Mattia Crocetti CondiVIDendo

Mattia Crocetti, COndiViDendo 19

La narrazione della convivenza dei cittadini italiani, il progetto COndiVIDendo 19 del fotografo Mattia Crocetti in una sua interessante sintesi.

Se è vero che a causa dell’emergenza Coronavirus SARS-CoV-2 il mondo esterno è diventato improvvisamente infido e pericoloso – e con stupore e con rabbia abbiamo scoperto che esso ci obbedisce solo imperfettamente e solo a casaccio – è altrettanto vero che il mondo interno, quello delle nostre abitazioni, si è rivelato un meccanismo molto più complesso di quanto avessimo fin qui sperimentato. In questo ripiegamento domestico che ci coinvolge tutti, il rapporto tra gli uomini e le cose è plasmato da cambiamenti continui, anche radicali, nulla sembra essere più stabile e ordinato, perfino le regole della casa mi oscillano sotto la penna. 

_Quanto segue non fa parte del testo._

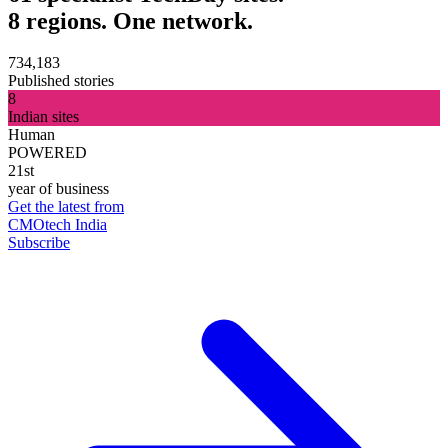
8 regions. One network.
734,183
Published stories
8
Indian sites
Human
POWERED
21st
year of business
Get the latest from
CMOtech India
Subscribe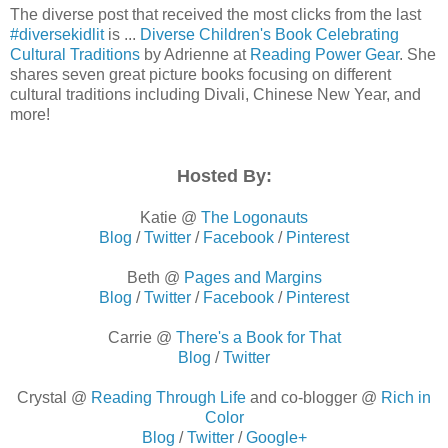
The diverse post that received the most clicks from the last
#diversekidlit
is ...
Diverse Children's Book Celebrating
Cultural Traditions
by Adrienne at
Reading Power Gear
. She
shares seven great picture books focusing on different
cultural traditions including Divali, Chinese New Year, and
more!
Hosted By:
Katie @
The Logonauts
Blog
/
Twitter
/
Facebook
/
Pinterest
Beth @
Pages and Margins
Blog
/
Twitter
/
Facebook
/
Pinterest
Carrie @
There's a Book for That
Blog
/
Twitter
Crystal @
Reading Through Life
and co-blogger
@
Rich in
Color
Blog
/
Twitter
/
Google+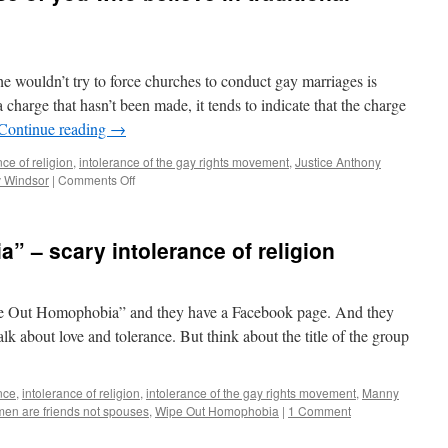
he wouldn’t try to force churches to conduct gay marriages is
harge that hasn’t been made, it tends to indicate that the charge
Continue reading
→
nce of religion
,
intolerance of the gay rights movement
,
Justice Anthony
v Windsor
|
Comments Off
on
Get
ready
for
 – scary intolerance of religion
this,
those
of
you
Wipe Out Homophobia” and they have a Facebook page. And they
who
lk about love and tolerance. But think about the title of the group
believe
in
traditional
nce
,
intolerance of religion
,
intolerance of the gay rights movement
,
Manny
marriage
men are friends not spouses
,
Wipe Out Homophobia
|
1 Comment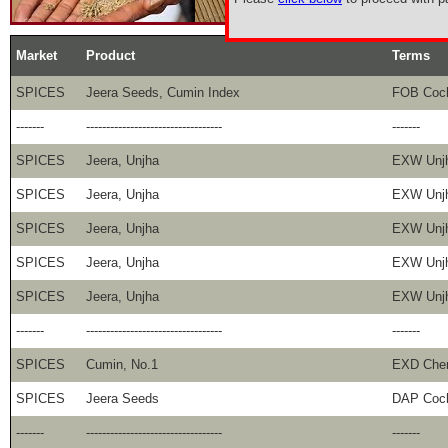
Market
Product
Terms
SPICES
Jeera Seeds, Cumin Index
FOB Coc
-------
----------------------------------
-------
SPICES
Jeera, Unjha
EXW Unj
SPICES
Jeera, Unjha
EXW Unj
SPICES
Jeera, Unjha
EXW Unj
SPICES
Jeera, Unjha
EXW Unj
SPICES
Jeera, Unjha
EXW Unj
-------
----------------------------------
-------
SPICES
Cumin, No.1
EXD Che
SPICES
Jeera Seeds
DAP Coc
-------
----------------------------------
-------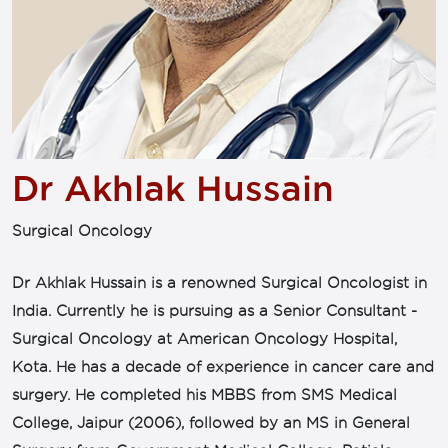
Dr Akhlak Hussain
Surgical Oncology
Dr Akhlak Hussain is a renowned Surgical Oncologist in
India. Currently he is pursuing as a Senior Consultant -
Surgical Oncology at American Oncology Hospital,
Kota. He has a decade of experience in cancer care and
surgery. He completed his MBBS from SMS Medical
College, Jaipur (2006), followed by an MS in General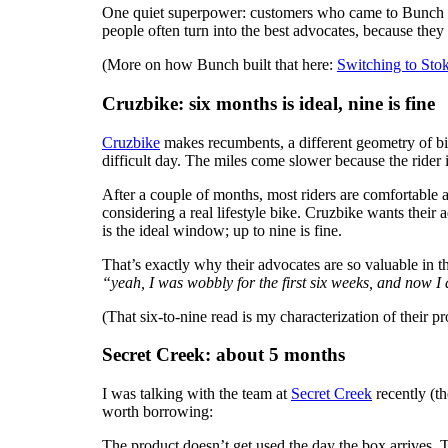
One quiet superpower: customers who came to Bunch
people often turn into the best advocates, because th
(More on how Bunch built that here:
Switching to Sto
Cruzbike: six months is ideal, nine is fine
Cruzbike
makes recumbents, a different geometry of bik
difficult day. The miles come slower because the rider
After a couple of months, most riders are comfortable
considering a real lifestyle bike. Cruzbike wants their
is the ideal window; up to nine is fine.
That’s exactly why their advocates are so valuable in 
“yeah, I was wobbly for the first six weeks, and now I 
(That six-to-nine read is my characterization of their p
Secret Creek: about 5 months
I was talking with the team at
Secret Creek
recently (th
worth borrowing:
The product doesn’t get used the day the box arrives. Th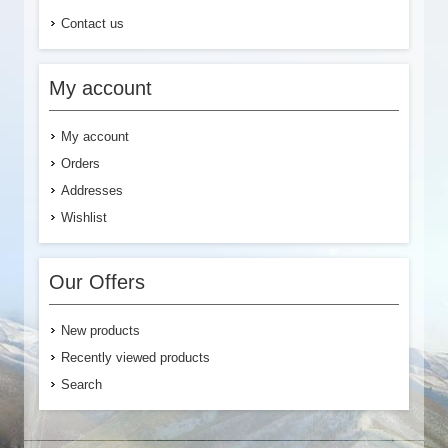
Contact us
My account
My account
Orders
Addresses
Wishlist
Our Offers
New products
Recently viewed products
Search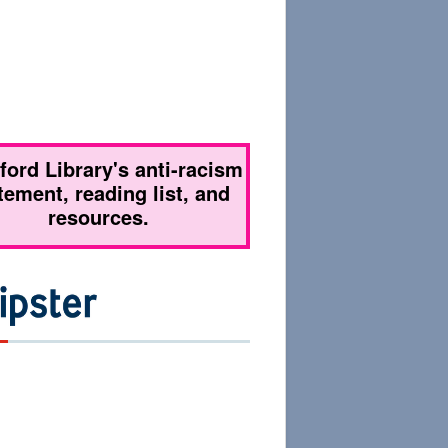
tford Library's anti-racism
tement, reading list, and
resources.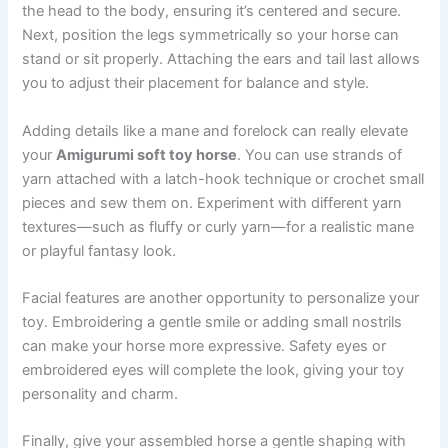
the head to the body, ensuring it’s centered and secure.
Next, position the legs symmetrically so your horse can
stand or sit properly. Attaching the ears and tail last allows
you to adjust their placement for balance and style.
Adding details like a mane and forelock can really elevate
your
Amigurumi soft toy horse
. You can use strands of
yarn attached with a latch-hook technique or crochet small
pieces and sew them on. Experiment with different yarn
textures—such as fluffy or curly yarn—for a realistic mane
or playful fantasy look.
Facial features are another opportunity to personalize your
toy. Embroidering a gentle smile or adding small nostrils
can make your horse more expressive. Safety eyes or
embroidered eyes will complete the look, giving your toy
personality and charm.
Finally, give your assembled horse a gentle shaping with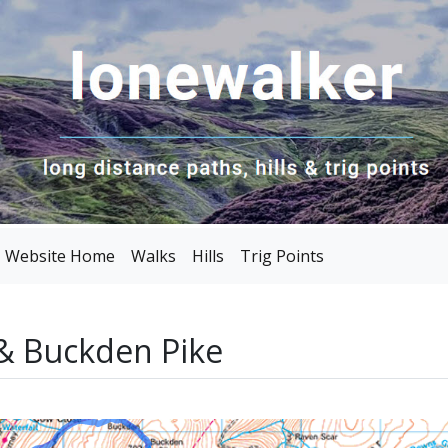
Website Home
Walks
Hills
Trig Points
& Buckden Pike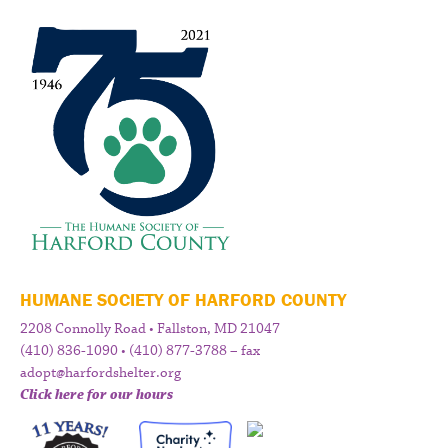
HUMANE SOCIETY OF HARFORD COUNTY
2208 Connolly Road • Fallston, MD 21047
(410) 836-1090 • (410) 877-3788 – fax
adopt@harfordshelter.org
Click here for our hours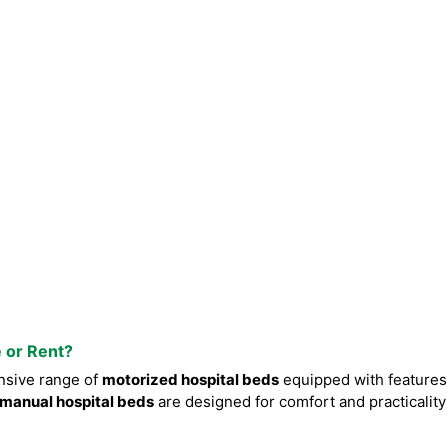
e or Rent?
nsive range of
motorized hospital beds
equipped with features
manual hospital beds
are designed for comfort and practicality 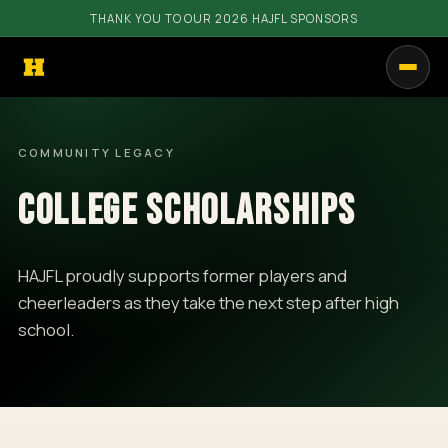
THANK YOU TO OUR 2026 HAJFL SPONSORS
PROGRAMS
COMMUNITY LEGACY
GET INVOLVED
COLLEGE SCHOLARSHIPS
RESOURCES
COMMUNITY
HAJFL proudly supports former players and
cheerleaders as they take the next step after high
SHOP
school.
CALENDAR
CONTACT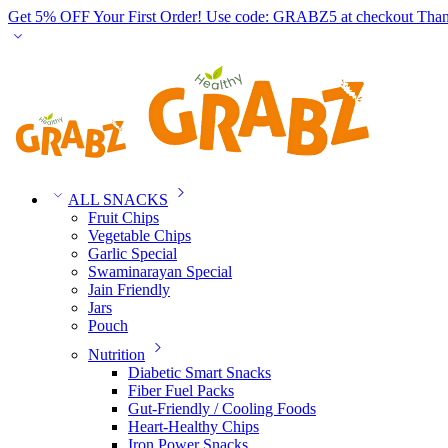
Get 5% OFF Your First Order! Use code: GRABZ5 at checkout
Than
ALL SNACKS
Fruit Chips
Vegetable Chips
Garlic Special
Swaminarayan Special
Jain Friendly
Jars
Pouch
Nutrition
Diabetic Smart Snacks
Fiber Fuel Packs
Gut-Friendly / Cooling Foods
Heart-Healthy Chips
Iron Power Snacks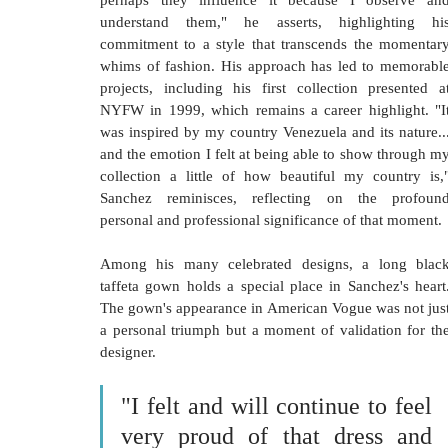
perhaps they influence it because I observe and
understand them," he asserts, highlighting his
commitment to a style that transcends the momentary
whims of fashion. His approach has led to memorable
projects, including his first collection presented at
NYFW in 1999, which remains a career highlight. "It
was inspired by my country Venezuela and its nature...
and the emotion I felt at being able to show through my
collection a little of how beautiful my country is,"
Sanchez reminisces, reflecting on the profound
personal and professional significance of that moment.
Among his many celebrated designs, a long black
taffeta gown holds a special place in Sanchez's heart.
The gown's appearance in American Vogue was not just
a personal triumph but a moment of validation for the
designer. 
"I felt and will continue to feel 
very proud of that dress and 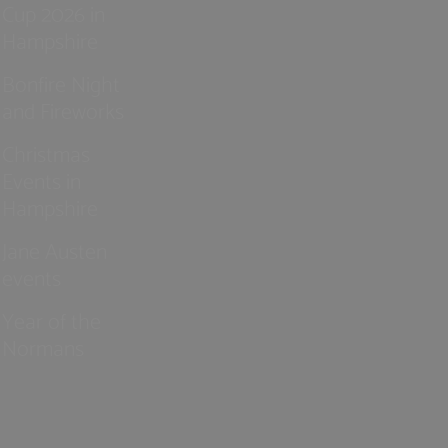
Cup 2026 in
Hampshire
Bonfire Night
and Fireworks
Christmas
Events in
Hampshire
Jane Austen
events
Year of the
Normans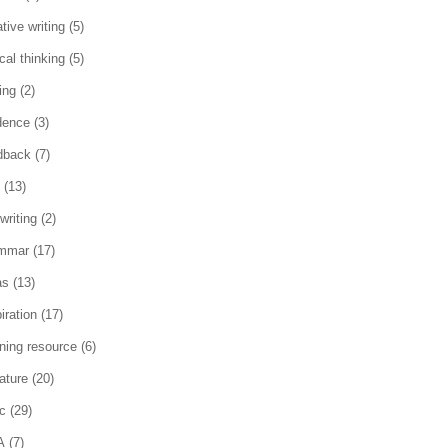
tive writing
(5)
ical thinking
(5)
ing
(2)
dence
(3)
dback
(7)
(13)
writing
(2)
mmar
(17)
as
(13)
iration
(17)
rning resource
(6)
rature
(20)
c
(29)
A
(7)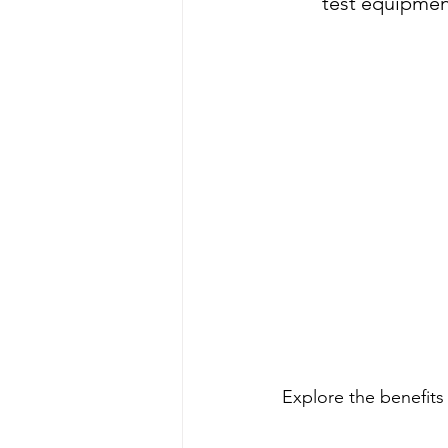
test equipme
Explore the benefits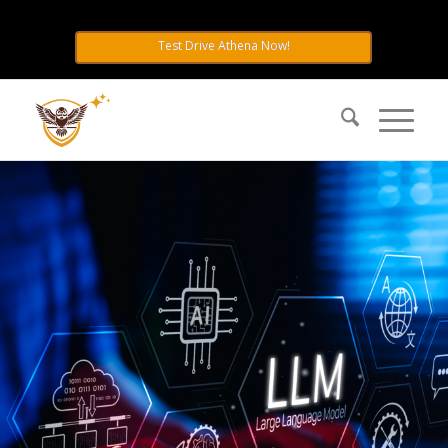
Hands-Free & No Config:
Test Drive Athena Now!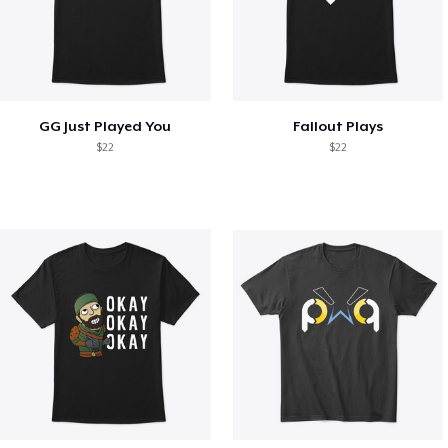
GG Just Played You
Fallout Plays
$22
$22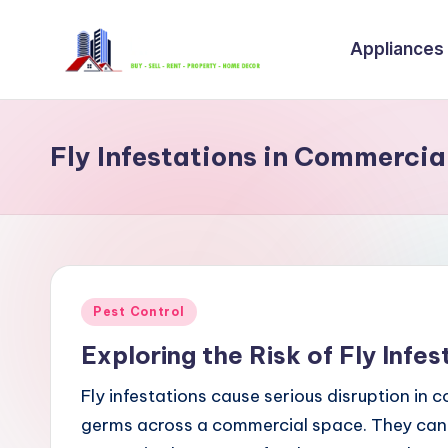
Appliances
Skip
to
B
content
u
Fly Infestations in Commercia
y
S
e
ll
Posted
Pest Control
R
in
Exploring the Risk of Fly Infe
e
Fly infestations cause serious disruption in 
n
germs across a commercial space. They can 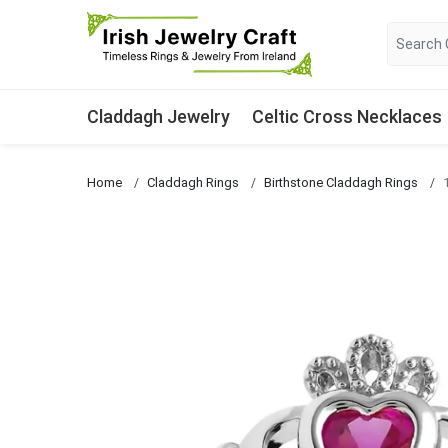
Claddagh Jewelry
Celtic Cross Necklaces
Home
Claddagh Rings
Birthstone Claddagh Rings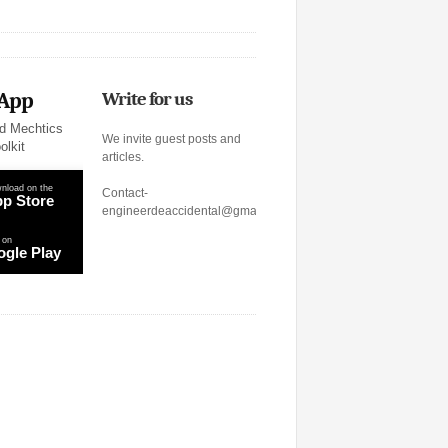
 App
Write for us
d Mechtics
We invite guest posts and
olkit
articles.
nload on the
Contact-
p Store
engineerdeaccidental@gmail.com
 on
gle Play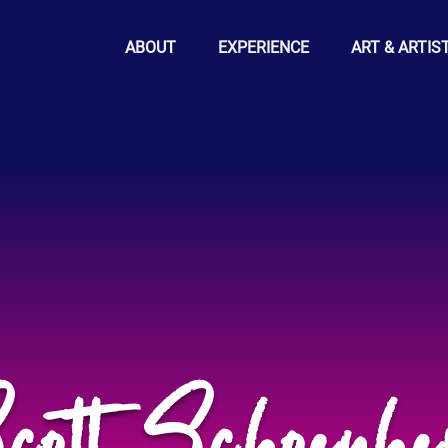
ABOUT
EXPERIENCE
ART & ARTIS
cott Schoenhe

La narrazione della convivenza dei cittadini italiani, il fatto di abitare o dover abitare gli stessi spazi durante questo periodo di pandemia, co-abitando modi, abitudini ed esperienze, trova nel progetto COndiVIDendo 19 del fotografo Mattia Crocetti una sua interessante sintesi. Si tratta di una ricognizione a carattere documentale in cui gli scatti compongo il puzzle variegato e variopinto di una umanità colta nell’intimità della condizione del suo confinamento. Ritratti di famiglia, singoli individui o gruppi di persone, non necessariamente legate tra loro da vincoli di parentela, diventano al contempo attori e autori di un processo creativo che li cristallizza in immagini che irrompono sulla scena come un doppio, come alchemico risultato di un artefice doppio. Da una parte il fotografo che, tramite una video chiamata, crea la composizione, definisce l’inquadratura, regola la messa a fuoco della macchina e controlla la luce e dall’altro il soggetto che, offrendo la sua presenza all’obiettivo, ha cura di eseguire le istruzioni impartitegli così da creare un’amalgama nelle intenzioni e negli esiti. 

“Il progetto COndiVIDendo nasce da me, dalla necessità di indagare la mia condizione fisica e mentale. Sono una persona molto loquace e il fatto di essere, in questo momento storico, estremamente vincolato nei rapporti sociali mi ha spinto a voler interagire in qualche modo con l’esterno, creando un movimento, una specie di tensione da dentro a fuori e viceversa. Da reporter italiano mi sentivo in dovere di raccontare questa situazione difficile per tutti e che tutti stanno interpretando a loro modo. Il mio maestro Emiliano Mancuso sono certo mi avrebbe detto: devi raccontare una storia e devi farlo adesso! Io ho voluto raccontare una quotidianità tutto sommato serena e così sono andato di casa in casa, come un’ape. La gente mi sentiva arrivare e si voltava verso di me concedendomi il tempo dello scatto, come a dire: io vi guardo, voi ricambiate lo sguardo e da questa condivisione ne usciamo tutti più arricchiti. Con questa consapevolezza volavo allora in un’altra casa.”

Dopo il decreto del 9 marzo 2020 emesso dal Governo italiano, alcune famiglie sono riuscite a riunirsi, magari dopo tanto tempo, mentre altre si sono trovate completamente smembrate, separate e divise in luoghi lontani del nostro Paese. In altri casi ancora, qualcuno si è dovuto adattare a contesti di condivisione forzata dovendo magari condividere con degli estranei non solo stanze e consuetudini ma anche sentimenti e paure. Ecco allora l’atto di rendere visibile l’invisibile, ciò che sta dentro, chiuso nel perimetro stretto della quarantena, quasi una testimonianza della irrinunciabile necessità dell’Uomo di commisurarsi ad altri e altro. Del resto il carattere della vita umana è necessariamente dialogico e venendo meno il contatto, il fluido di coesione è demandato all’immagine, alla sua forza collettiva, alla sua capacità di inglobare dentro ogni fotogramma una scena, non come territorio che imita il reale ma dove si fa la vita.